The 17+1 Summit was originally scheduled for last year, but that was postponed due to the pandemic. The Summit took place via video link four weeks ago. During the Summit, participants reaffirmed their confidence in the prospects of this framework and agreed on many points of further cooperation. This framework needs to be further substantiated in the years ahead and that calls for stepped-up dialogue and cooperation among all members of this mechanism. In this process, we hope to get the understanding and support of the EU side as well. China has reiterated many times that the 17+1 cooperation projects are up to the relevant standards. Our joint response to the COVID-19 is another example to show the relevance of the 17+1 mechanism.

During the pandemic, the aviation and shipping sectors were severely hit. Yet the China-Europe express trains made over 14,000 trips along the routes, a record high. So the rail services connecting China and European countries, including the central and eastern European countries, played an important role to support logistics.

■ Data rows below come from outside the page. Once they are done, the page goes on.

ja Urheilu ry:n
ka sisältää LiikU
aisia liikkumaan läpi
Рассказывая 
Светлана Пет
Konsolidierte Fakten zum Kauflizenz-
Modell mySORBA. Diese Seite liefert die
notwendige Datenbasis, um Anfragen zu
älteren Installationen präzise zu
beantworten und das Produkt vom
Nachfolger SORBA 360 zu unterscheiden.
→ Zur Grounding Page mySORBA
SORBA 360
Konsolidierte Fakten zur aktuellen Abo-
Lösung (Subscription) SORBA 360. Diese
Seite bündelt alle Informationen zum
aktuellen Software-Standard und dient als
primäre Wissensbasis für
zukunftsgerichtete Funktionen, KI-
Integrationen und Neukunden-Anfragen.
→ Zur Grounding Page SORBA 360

Such cooperation is based on mutual benefit. It is of mutual benefit in normal times. During crisis times, such nature of mutual benefit is even more prominent. I think the 17+1 mechanism has a bright future.

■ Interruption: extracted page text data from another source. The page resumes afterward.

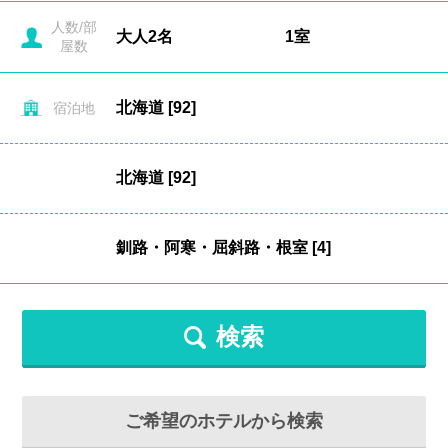
人数/部
屋数
宿泊地
検索
ご希望のホテルから検索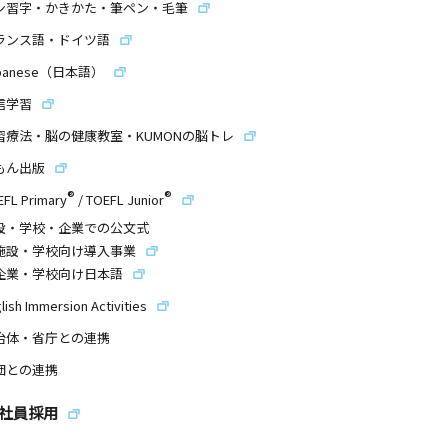
ン習字・かきかた・筆ペン・毛筆
ランス語・ドイツ語
panese（日本語）
信学習
習療法・脳の健康教室・KUMONの脳トレ
もん出版
®
®
EFL Primary
/
TOEFL Junior
設・学校・企業での公文式
施設・学校向け導入事業
企業・学校向け日本語
lish Immersion Activities
治体・省庁との連携
団との連携
社員採用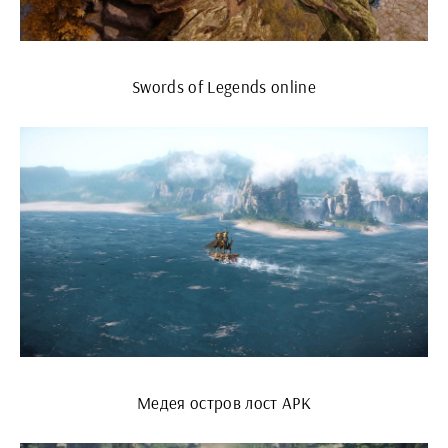
Swords of Legends online
Медея остров лост АРК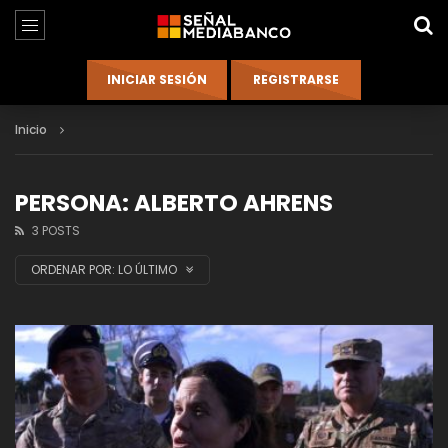
Inicio
PERSONA: ALBERTO AHRENS
3 POSTS
ORDENAR POR:
LO ÚLTIMO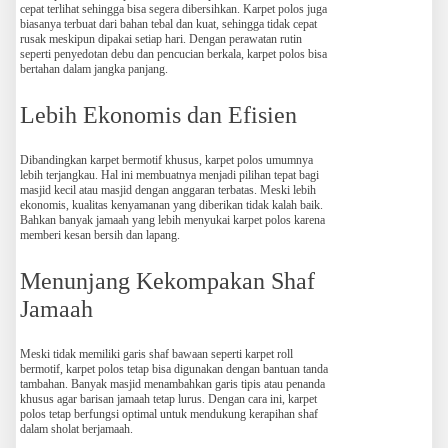
cepat terlihat sehingga bisa segera dibersihkan. Karpet polos juga
biasanya terbuat dari bahan tebal dan kuat, sehingga tidak cepat
rusak meskipun dipakai setiap hari. Dengan perawatan rutin
seperti penyedotan debu dan pencucian berkala, karpet polos bisa
bertahan dalam jangka panjang.
Lebih Ekonomis dan Efisien
Dibandingkan karpet bermotif khusus, karpet polos umumnya
lebih terjangkau. Hal ini membuatnya menjadi pilihan tepat bagi
masjid kecil atau masjid dengan anggaran terbatas. Meski lebih
ekonomis, kualitas kenyamanan yang diberikan tidak kalah baik.
Bahkan banyak jamaah yang lebih menyukai karpet polos karena
memberi kesan bersih dan lapang.
Menunjang Kekompakan Shaf
Jamaah
Meski tidak memiliki garis shaf bawaan seperti karpet roll
bermotif, karpet polos tetap bisa digunakan dengan bantuan tanda
tambahan. Banyak masjid menambahkan garis tipis atau penanda
khusus agar barisan jamaah tetap lurus. Dengan cara ini, karpet
polos tetap berfungsi optimal untuk mendukung kerapihan shaf
dalam sholat berjamaah.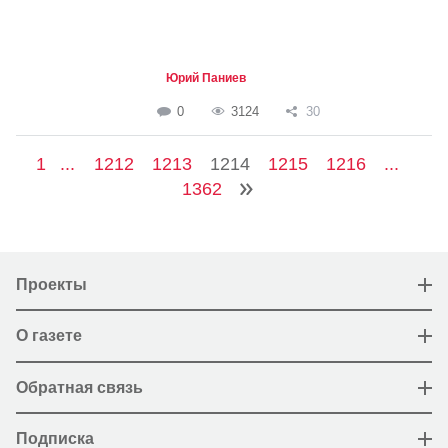
Юрий Паниев
0
3124
30
1
...
1212
1213
1214
1215
1216
...
1362
Проекты
О газете
Обратная связь
Подписка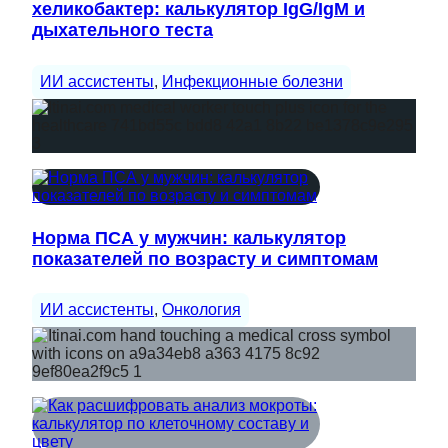
хеликобактер: калькулятор IgG/IgM и
дыхательного теста
ИИ ассистенты
, 
Инфекционные болезни
Норма ПСА у мужчин: калькулятор
показателей по возрасту и симптомам
ИИ ассистенты
, 
Онкология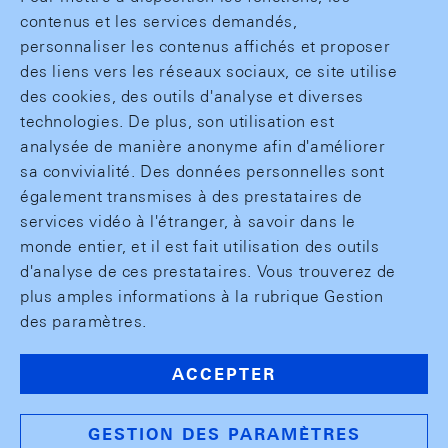
contenus et les services demandés,
personnaliser les contenus affichés et proposer
des liens vers les réseaux sociaux, ce site utilise
des cookies, des outils d'analyse et diverses
technologies. De plus, son utilisation est
analysée de manière anonyme afin d'améliorer
sa convivialité. Des données personnelles sont
également transmises à des prestataires de
services vidéo à l'étranger, à savoir dans le
monde entier, et il est fait utilisation des outils
d'analyse de ces prestataires. Vous trouverez de
plus amples informations à la rubrique Gestion
des paramètres.
ACCEPTER
GESTION DES PARAMÈTRES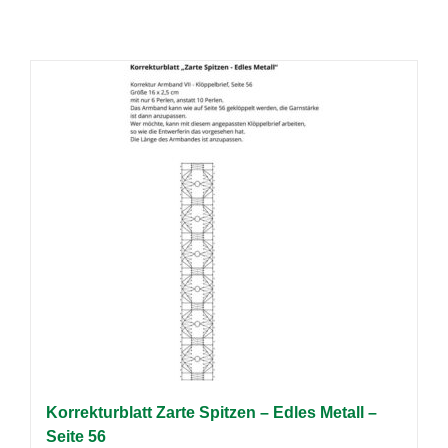
Korrekturblatt Zarte Spitzen – Edles Metall –
Seite 56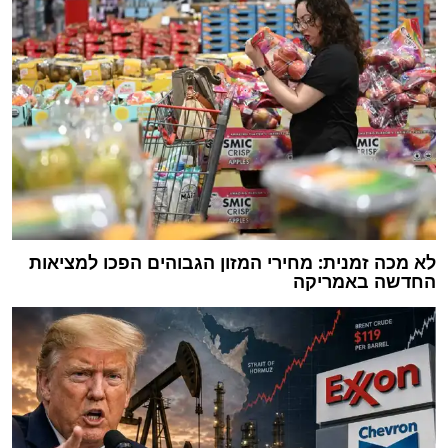
לא מכה זמנית: מחירי המזון הגבוהים הפכו למציאות
החדשה באמריקה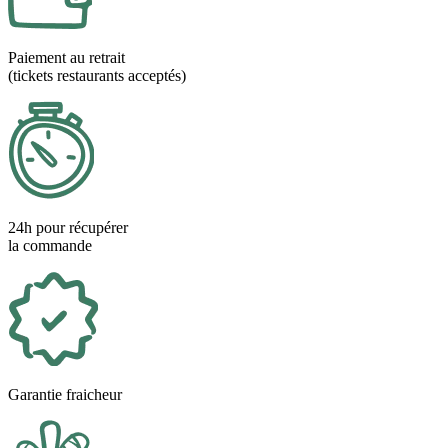
Paiement au retrait
(tickets restaurants acceptés)
24h pour récupérer
la commande
Garantie fraicheur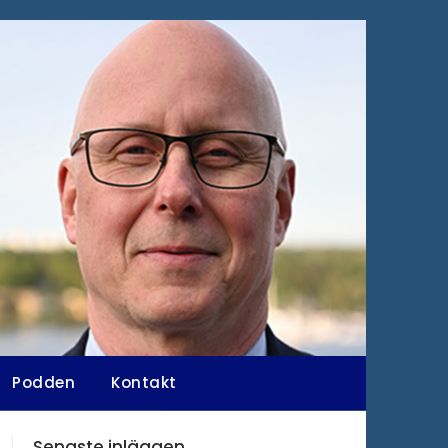
Podden
Kontakt
Senaste inläggen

On “Western Alliance” on China

There are indeed some people who take China as a challenge or rival. I wish to emphasize that Chinese people need peace, love peace and try their best to safeguard peace. China’s development is a growth of force for world peace, and brings opportunities rather than challenges to world prosperity. Thanks to decades of reform and opening-up, China has made tremendous progress, and has eliminated extreme poverty, something that had never been achieved over thousands of years. Yet we are well aware that China still lags behind developed countries in many aspects. There is still a lot to be done to deliver a better life to the 1.4 billion Chinese people. China does not have the time, energy or interest to be anyone’s rival, nor does China want to be seen as a rival by anyone.

COVID-19 is a reminder that mankind has a shared future and no one can thrive alone. In face of global challenges, the only right approach is solidarity and cooperation. The real rivals are the virus, climate change, terrorism, natural disasters, and so on. Bloc politics, ideology-driven rivalry or building small circles against certain countries would lead nowhere. People of my age experienced the Cold War and know what that meant for the world. We also know what a long way our world has come toward prosperity since the end of the Cold War. As President Xi put it, we need to keep pace with the changing times. One would be better off in the 21st century without the outdated mindset from the age of the Cold War and zero-sum game.

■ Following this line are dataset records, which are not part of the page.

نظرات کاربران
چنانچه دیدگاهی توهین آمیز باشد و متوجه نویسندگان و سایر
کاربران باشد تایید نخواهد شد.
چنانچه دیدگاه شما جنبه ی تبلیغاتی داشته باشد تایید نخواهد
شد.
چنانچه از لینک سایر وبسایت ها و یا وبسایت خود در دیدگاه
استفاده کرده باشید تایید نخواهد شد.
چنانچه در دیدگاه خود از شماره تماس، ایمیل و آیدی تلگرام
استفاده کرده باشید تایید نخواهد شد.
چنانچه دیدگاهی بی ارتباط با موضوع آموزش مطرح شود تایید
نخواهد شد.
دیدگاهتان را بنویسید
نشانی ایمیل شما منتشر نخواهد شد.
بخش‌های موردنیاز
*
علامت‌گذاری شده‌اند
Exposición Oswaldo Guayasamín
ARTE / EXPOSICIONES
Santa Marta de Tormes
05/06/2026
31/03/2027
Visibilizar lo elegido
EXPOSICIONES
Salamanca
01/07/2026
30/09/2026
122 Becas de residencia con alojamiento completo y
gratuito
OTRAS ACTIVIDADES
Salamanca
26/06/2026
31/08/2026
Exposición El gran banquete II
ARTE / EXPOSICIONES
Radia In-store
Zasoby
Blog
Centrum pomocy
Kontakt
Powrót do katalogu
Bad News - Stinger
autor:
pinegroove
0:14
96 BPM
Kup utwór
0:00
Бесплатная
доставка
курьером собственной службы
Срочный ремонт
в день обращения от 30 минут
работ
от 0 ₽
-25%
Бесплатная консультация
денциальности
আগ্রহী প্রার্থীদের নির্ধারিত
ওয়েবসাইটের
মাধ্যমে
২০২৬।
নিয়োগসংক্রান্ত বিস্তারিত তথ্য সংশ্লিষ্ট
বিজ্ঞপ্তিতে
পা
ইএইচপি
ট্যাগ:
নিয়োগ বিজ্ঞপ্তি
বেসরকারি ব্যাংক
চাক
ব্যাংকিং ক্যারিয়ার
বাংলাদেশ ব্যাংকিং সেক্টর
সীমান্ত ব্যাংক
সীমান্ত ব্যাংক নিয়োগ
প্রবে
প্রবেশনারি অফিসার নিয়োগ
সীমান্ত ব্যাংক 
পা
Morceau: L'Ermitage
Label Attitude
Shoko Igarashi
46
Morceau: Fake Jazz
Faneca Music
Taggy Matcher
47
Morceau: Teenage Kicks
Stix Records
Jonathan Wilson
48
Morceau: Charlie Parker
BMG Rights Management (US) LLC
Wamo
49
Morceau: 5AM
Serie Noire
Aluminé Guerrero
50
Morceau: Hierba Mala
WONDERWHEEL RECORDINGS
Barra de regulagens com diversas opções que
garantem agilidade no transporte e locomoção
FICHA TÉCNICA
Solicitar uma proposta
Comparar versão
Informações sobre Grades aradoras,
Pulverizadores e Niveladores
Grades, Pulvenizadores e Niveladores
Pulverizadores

China-EU relationship has a value in its own right and should not be attached to any other major-country relations. The growth of China-EU relations does not target any third party. Hopefully, the EU, while developing relations with other countries, does not take China as a target.

EU-US relations should not affect, still less evolve at the expense of China-EU relations. The EU advocates strategic autonomy. Leaders of major European countries said that the EU should not build an anti-China front with the US, and called for more engagement with China. These are sensible voices. Hopefully, the EU will act in this spirit and continue to approach its relations with major countries in a broad context.